Французский инженер Робер Лебретон, которого англоманка Соланж перекрестила в Боба, работал перед войной у Жака Вилье и постепенно стал его правой рукой во всех делах. Когда Вилье в июне 1940 года, после заключения перемирия, решил отправиться в Соединенные Штаты, Лебретон последовал за ним, и они вместе наладили в Рочестере крупное производство оптических приборов. Как и почему инженер Лебретон стал не только помощником мужа, но и любовником жены? Этого Бертран не знал. Лебретон был мужествен и недурен собой, однако он уже начинал полнеть, а во рту у него виднелся сломанный зуб, сильно портивший его внешность. «Может, ее соблазнило удобство ситуации? — размышлял Бертран. — Он всегда под рукой… А может, он информирует ее о делах мужа; она любит быть в курсе всех новостей — на всякий случай».
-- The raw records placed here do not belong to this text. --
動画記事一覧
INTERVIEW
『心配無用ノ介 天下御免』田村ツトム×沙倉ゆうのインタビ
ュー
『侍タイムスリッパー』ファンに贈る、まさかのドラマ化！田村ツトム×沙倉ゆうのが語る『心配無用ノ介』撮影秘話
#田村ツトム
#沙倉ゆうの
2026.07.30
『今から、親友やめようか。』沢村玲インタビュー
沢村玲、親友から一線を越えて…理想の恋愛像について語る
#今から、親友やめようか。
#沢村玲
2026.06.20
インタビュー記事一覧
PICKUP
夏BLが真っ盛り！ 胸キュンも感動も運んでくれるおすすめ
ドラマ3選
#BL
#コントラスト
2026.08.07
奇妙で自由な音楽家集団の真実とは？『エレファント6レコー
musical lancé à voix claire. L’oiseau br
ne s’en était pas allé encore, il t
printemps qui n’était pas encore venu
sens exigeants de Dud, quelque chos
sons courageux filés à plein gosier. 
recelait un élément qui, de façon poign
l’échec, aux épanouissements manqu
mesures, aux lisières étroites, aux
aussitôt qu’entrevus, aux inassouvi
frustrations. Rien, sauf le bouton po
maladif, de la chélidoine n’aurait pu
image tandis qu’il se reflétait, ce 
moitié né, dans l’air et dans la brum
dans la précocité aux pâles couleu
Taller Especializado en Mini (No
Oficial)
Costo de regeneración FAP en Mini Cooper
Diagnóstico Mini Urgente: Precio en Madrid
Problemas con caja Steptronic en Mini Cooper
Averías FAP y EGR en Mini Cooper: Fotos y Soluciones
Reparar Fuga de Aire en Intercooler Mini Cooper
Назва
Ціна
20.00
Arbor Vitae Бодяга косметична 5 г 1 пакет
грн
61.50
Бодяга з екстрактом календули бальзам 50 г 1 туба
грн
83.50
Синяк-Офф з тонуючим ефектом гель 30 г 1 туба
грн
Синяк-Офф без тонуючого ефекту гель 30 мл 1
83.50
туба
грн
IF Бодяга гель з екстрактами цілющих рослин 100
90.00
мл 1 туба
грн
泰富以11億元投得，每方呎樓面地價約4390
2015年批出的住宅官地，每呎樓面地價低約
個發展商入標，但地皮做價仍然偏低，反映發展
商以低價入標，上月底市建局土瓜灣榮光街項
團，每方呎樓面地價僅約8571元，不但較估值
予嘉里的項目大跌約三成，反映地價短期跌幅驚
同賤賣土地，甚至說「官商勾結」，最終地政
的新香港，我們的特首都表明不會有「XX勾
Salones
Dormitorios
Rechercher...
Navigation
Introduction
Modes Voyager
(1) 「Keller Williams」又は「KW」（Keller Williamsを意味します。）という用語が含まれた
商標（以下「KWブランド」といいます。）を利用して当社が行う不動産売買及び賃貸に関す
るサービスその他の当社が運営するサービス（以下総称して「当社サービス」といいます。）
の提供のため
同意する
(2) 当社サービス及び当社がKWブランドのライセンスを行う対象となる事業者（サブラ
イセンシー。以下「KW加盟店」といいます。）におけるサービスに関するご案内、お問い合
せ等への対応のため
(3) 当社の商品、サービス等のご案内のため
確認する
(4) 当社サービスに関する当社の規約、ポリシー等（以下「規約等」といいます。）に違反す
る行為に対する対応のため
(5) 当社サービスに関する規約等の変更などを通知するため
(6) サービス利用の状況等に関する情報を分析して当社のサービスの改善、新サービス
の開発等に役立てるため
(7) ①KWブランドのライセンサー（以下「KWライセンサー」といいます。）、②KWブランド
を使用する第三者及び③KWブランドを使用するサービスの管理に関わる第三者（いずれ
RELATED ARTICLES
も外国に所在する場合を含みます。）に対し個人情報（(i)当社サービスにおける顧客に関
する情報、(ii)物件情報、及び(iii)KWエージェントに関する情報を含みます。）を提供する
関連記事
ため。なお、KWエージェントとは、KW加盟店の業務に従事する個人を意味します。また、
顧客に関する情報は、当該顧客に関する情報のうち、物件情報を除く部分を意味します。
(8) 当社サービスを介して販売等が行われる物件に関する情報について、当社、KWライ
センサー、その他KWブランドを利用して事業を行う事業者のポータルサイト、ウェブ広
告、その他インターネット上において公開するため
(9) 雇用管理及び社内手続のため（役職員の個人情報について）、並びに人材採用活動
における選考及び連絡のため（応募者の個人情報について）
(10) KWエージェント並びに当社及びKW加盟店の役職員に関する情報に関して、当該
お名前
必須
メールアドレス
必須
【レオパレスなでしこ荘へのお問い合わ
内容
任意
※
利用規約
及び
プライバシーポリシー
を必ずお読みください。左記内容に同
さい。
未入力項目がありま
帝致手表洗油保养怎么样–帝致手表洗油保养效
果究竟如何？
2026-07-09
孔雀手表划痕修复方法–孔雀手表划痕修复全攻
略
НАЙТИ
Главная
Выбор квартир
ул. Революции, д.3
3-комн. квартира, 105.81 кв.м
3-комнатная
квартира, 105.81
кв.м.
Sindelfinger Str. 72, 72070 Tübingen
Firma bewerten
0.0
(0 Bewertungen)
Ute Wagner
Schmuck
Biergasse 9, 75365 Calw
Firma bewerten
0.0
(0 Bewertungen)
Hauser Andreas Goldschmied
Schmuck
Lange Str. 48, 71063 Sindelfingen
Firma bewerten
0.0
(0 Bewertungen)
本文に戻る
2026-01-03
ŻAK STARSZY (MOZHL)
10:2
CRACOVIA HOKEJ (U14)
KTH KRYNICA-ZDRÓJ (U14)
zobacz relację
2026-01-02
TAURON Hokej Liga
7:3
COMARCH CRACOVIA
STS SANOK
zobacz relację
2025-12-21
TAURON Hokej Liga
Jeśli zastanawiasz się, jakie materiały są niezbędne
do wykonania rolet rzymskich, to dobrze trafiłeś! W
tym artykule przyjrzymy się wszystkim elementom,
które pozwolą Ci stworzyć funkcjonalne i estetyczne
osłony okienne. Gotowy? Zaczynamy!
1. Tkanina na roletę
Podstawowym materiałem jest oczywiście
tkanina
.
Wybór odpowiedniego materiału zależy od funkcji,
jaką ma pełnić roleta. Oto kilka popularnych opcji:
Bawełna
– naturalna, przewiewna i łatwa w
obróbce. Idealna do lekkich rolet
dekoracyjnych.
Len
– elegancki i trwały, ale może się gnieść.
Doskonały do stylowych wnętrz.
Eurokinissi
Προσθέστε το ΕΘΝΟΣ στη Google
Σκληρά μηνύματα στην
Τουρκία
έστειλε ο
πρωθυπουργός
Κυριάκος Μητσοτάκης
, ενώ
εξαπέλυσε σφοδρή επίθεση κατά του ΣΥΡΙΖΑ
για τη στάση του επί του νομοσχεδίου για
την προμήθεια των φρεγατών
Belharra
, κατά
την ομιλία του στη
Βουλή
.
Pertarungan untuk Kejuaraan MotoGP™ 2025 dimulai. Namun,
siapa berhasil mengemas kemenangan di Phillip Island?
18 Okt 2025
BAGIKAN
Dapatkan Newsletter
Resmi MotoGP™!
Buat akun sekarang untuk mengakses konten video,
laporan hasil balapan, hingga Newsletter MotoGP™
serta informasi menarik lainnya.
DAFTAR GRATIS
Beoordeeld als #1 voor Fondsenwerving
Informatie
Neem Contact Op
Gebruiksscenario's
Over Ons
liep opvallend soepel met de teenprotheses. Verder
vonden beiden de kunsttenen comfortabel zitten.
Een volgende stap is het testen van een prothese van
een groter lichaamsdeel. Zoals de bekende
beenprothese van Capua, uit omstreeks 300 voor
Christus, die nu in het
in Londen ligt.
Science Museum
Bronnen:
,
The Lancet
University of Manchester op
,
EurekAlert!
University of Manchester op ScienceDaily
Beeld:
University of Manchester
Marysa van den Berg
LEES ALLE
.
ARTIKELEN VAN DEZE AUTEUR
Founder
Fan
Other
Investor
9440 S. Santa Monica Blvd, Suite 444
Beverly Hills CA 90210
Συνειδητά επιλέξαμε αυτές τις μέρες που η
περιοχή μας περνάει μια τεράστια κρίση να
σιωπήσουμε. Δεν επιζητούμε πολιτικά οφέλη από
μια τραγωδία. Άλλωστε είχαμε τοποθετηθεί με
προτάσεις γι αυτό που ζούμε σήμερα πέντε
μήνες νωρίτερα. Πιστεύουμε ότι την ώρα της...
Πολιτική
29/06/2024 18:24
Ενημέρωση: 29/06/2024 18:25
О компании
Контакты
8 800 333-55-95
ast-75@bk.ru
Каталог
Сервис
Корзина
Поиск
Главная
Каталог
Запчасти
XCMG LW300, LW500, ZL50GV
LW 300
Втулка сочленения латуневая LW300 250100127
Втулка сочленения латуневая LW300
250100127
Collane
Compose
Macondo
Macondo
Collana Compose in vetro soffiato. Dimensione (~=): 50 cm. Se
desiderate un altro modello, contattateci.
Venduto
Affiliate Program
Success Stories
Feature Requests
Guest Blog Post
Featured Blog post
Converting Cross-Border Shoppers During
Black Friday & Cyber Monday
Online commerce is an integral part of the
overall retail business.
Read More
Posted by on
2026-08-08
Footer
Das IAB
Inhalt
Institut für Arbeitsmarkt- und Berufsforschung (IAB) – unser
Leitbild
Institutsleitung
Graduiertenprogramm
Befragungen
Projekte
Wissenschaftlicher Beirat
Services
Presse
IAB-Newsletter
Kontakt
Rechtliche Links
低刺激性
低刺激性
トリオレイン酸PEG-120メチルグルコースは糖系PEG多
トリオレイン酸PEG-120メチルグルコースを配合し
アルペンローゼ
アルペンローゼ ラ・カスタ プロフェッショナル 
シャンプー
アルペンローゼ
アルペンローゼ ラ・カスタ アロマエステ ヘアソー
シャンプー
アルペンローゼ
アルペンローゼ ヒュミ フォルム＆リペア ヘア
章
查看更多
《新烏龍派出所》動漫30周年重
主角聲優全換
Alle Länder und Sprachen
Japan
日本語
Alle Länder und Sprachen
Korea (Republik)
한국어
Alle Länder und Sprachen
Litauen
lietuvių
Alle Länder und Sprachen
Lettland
В дверь позвонили. Бертран пошел открывать.
— Как вы быстро… — сказал он Лебретону.
— У меня на утро намечена масса дел. А после обеда я непременно должен отправиться в Вашингтон. Но мне необходимо было повидаться с вами.
— Присаживайтесь… Хотите сигарету?
— Нет, спасибо… Господин Шмит, вы можете подумать, что я вмешиваюсь не в свое дело, но речь идет о спокойствии человека, который мне дороже всего на свете. Я имею в виду Жака Вилье.
— Жака Вилье? — удивленно переспросил Бертран, непроизвольно сделав ударение на слове Жак.
— Да, Жака Вилье… Вы удивлены, дорогой маэстро?.. Вы, может быть, не знаете, что Жак Вилье — не только мой патрон.
«Ну да, он еще и муж твоей любовницы, — подумал Бертран. — Это ведь в самом деле что-то вроде свойства».